■ Task to carry out ■
This exercise calls for the records to be repeated in full, exactly as written.

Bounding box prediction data
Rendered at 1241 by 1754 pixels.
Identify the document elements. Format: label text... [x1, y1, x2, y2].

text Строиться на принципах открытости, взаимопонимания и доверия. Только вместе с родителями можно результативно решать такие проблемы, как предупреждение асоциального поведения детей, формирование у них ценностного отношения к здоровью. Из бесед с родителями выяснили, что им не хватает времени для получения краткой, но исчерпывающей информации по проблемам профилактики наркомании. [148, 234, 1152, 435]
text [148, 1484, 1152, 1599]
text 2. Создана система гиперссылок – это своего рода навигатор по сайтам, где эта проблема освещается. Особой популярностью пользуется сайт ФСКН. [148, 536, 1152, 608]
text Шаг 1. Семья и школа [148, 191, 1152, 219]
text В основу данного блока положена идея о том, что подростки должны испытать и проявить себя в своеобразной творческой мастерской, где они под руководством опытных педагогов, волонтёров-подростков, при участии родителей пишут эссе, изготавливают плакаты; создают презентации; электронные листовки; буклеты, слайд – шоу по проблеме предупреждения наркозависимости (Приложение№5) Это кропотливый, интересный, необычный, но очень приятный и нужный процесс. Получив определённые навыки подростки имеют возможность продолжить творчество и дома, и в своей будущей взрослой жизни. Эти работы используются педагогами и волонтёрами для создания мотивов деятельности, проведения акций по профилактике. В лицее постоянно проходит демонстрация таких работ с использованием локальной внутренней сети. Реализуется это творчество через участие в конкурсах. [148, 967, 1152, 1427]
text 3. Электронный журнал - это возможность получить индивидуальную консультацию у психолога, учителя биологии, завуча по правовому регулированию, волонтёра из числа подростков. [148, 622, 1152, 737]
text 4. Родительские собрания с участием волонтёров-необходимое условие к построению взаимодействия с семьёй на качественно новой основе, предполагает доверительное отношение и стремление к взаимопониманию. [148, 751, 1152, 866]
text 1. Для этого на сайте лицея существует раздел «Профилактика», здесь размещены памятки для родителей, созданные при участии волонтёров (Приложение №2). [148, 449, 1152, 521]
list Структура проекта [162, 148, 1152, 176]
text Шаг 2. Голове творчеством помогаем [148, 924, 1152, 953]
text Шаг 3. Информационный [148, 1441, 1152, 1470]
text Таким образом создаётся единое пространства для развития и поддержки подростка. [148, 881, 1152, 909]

■ Answer to the problem ■
Rendered at 1241 by 1754 pixels.
Identify the document elements. Format: label text... [x1, y1, x2, y2].

text Строиться на принципах открытости, взаимопонимания и доверия. Только вместе с родителями можно результативно решать такие проблемы, как предупреждение асоциального поведения детей, формирование у них ценностного отношения к здоровью. Из бесед с родителями выяснили, что им не хватает времени для получения краткой, но исчерпывающей информации по проблемам профилактики наркомании. [148, 234, 1152, 435]
text [148, 1484, 1152, 1599]
text 2. Создана система гиперссылок – это своего рода навигатор по сайтам, где эта проблема освещается. Особой популярностью пользуется сайт ФСКН. [148, 536, 1152, 608]
text Шаг 1. Семья и школа [148, 191, 1152, 219]
text В основу данного блока положена идея о том, что подростки должны испытать и проявить себя в своеобразной творческой мастерской, где они под руководством опытных педагогов, волонтёров-подростков, при участии родителей пишут эссе, изготавливают плакаты; создают презентации; электронные листовки; буклеты, слайд – шоу по проблеме предупреждения наркозависимости (Приложение№5) Это кропотливый, интересный, необычный, но очень приятный и нужный процесс. Получив определённые навыки подростки имеют возможность продолжить творчество и дома, и в своей будущей взрослой жизни. Эти работы используются педагогами и волонтёрами для создания мотивов деятельности, проведения акций по профилактике. В лицее постоянно проходит демонстрация таких работ с использованием локальной внутренней сети. Реализуется это творчество через участие в конкурсах. [148, 967, 1152, 1427]
text 3. Электронный журнал - это возможность получить индивидуальную консультацию у психолога, учителя биологии, завуча по правовому регулированию, волонтёра из числа подростков. [148, 622, 1152, 737]
text 4. Родительские собрания с участием волонтёров-необходимое условие к построению взаимодействия с семьёй на качественно новой основе, предполагает доверительное отношение и стремление к взаимопониманию. [148, 751, 1152, 866]
text 1. Для этого на сайте лицея существует раздел «Профилактика», здесь размещены памятки для родителей, созданные при участии волонтёров (Приложение №2). [148, 449, 1152, 521]
list Структура проекта [162, 148, 1152, 176]
text Шаг 2. Голове творчеством помогаем [148, 924, 1152, 953]
text Шаг 3. Информационный [148, 1441, 1152, 1470]
text Таким образом создаётся единое пространства для развития и поддержки подростка. [148, 881, 1152, 909]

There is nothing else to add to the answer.